In 2002, approximately 39% of the people eligible to vote in mid-term elections voted. Suppose you have taken a sample of 7 eligible voters. What is the probability of having sampled exactly 3 people that voted?

To calculate the probability of exactly 3 out of 7 eligible voters voting, we use the binomial probability formula:

P(X=k) = (n choose k) * p^k * (1-p)^(n-k)

Where:
- n is the number of trials or eligible voters sampled (7)
- k is the number of successful outcomes or voters that voted (3)
- (n choose k) is the number of ways to choose k successes out of n trials (calculated as n! / (k! * (n-k)!))
- p is the probability of a successful outcome or the proportion of eligible voters that vote (0.39)
- (1-p) is the probability of a failure (1-0.39)

Plugging in the values:

P(X=3) = (7 choose 3) * 0.39^3 * (1-0.39)^(7-3)

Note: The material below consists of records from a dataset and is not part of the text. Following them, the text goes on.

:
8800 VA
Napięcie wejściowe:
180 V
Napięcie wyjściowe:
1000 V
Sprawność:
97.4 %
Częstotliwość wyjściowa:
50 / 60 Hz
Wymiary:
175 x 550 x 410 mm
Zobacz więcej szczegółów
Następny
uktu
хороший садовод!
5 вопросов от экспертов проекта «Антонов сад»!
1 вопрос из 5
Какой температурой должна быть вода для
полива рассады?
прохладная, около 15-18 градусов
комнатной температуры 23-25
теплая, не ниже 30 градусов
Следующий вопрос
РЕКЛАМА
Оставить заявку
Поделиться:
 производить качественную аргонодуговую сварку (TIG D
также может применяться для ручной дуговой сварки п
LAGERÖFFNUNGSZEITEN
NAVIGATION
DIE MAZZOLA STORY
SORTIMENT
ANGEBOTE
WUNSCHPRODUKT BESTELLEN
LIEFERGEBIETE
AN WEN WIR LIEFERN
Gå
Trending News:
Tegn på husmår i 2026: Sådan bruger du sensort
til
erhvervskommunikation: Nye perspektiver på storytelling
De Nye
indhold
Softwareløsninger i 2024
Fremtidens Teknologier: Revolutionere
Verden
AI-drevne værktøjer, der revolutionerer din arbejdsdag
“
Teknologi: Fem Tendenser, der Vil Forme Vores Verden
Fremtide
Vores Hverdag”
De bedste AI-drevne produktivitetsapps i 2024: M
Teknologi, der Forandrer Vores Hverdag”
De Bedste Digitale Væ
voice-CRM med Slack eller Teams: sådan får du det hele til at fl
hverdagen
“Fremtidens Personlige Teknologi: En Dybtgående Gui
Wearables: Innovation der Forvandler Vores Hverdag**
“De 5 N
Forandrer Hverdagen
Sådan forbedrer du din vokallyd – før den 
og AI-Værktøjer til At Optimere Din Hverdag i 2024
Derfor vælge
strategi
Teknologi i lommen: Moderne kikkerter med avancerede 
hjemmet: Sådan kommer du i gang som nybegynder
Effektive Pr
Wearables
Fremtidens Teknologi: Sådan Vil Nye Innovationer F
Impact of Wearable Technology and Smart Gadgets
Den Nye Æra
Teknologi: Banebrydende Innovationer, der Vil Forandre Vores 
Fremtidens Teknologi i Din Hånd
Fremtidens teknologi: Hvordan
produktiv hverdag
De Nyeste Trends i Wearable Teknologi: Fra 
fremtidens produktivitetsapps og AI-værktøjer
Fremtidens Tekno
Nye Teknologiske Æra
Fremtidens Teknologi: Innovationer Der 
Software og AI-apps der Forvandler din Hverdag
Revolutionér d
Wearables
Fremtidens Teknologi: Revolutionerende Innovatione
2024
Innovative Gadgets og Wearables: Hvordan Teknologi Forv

Calculating the binomial coefficient:

(7 choose 3) = 7! / (3! * (7-3)!)
= 7! / (3! * 4!)
= (7 * 6 * 5) / (3 * 2 * 1)
= 35

Calculating the probability:

P(X=3) = 35 * 0.39^3 * (1-0.39)^(7-3)
= 35 * 0.39^3 * 0.61^4
≈ 0.2812

Therefore, the probability of having sampled exactly 3 people that voted is approximately 0.2812, or 28.12%.